South Port New Zealand is hoping the Government gets its policy act together on coastal shipping and is disappointed that Ports of Auckland and Port of Tauranga did not merge.

Bluff's port is too small to be a major container port and like a lot of regional ports, the company that owns it is looking for a role as a feeder to hub ports where ever-larger container ships call.

South Port told shareholders at the annual meeting yesterday that it would struggle in 2007/08 to match 2006/7's net profit of $2.23 million, which in turn was 8.6 per cent down on the previous year.

Chairman John Harrington said the high New Zealand dollar had adversely affected some of Southland's exporters, which had a flow-on effect on the port.

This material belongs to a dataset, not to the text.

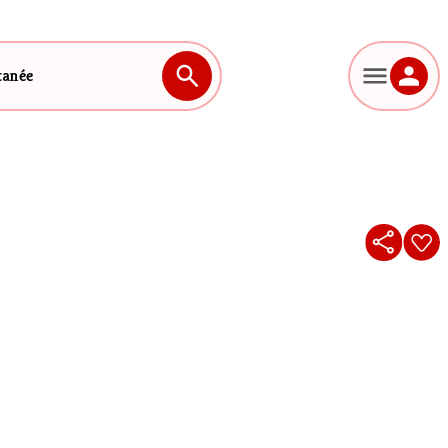
tanée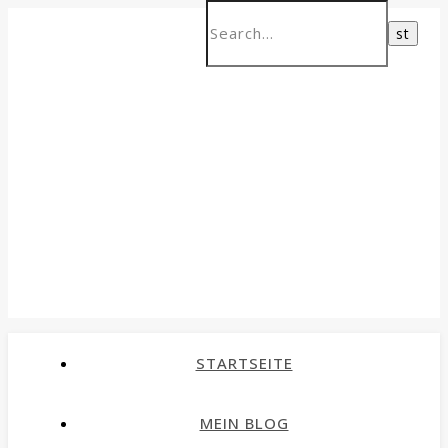
STARTSEITE
MEIN BLOG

However, the Bluff had handled 50,000 tonnes of cargo more than last year at 2.155 million tonnes, matching the record set in 2004.

South Port's share price had risen strongly over the past year from $1.52 at June 30 to $2.75 this month.

Harrington said growth in coastal shipping could be the key factor in South Port's future profitability, as the activity would not require significant capital expenditure.

The company awaited a government strategy paper on the issues related to coastal shipping. He said most industry players agreed that there were too many container terminals in New Zealand and that a coastal feeder network was required to the main hub ports.

He predicted that as world trade expanded, New Zealand itself could be hubbing to Australia or even further afield.

"We see the coastal shipping of containers as a solution to this service gap and will continue in our efforts to obtain such a connection," Harrington said. "The termination of discussions between Auckland and Tauranga was a disappointment to us."

The industry generally sees Otago and Auckland emerging as the two main hubs, though Tauranga and Lyttelton dispute that scenario.

The emergence of hub ports is expected to trigger a rationalisation of the port industry and its problem of over-investment in container cranes. Bluff is seen as an important strategic port because of the nearby aluminium smelter and because of current exploration activity in the Great South Basin.

Harrington said the year ahead was challenging but South Port had a reasonable spread of customers and cargoes and it was working on opportunities that could create value for shareholders.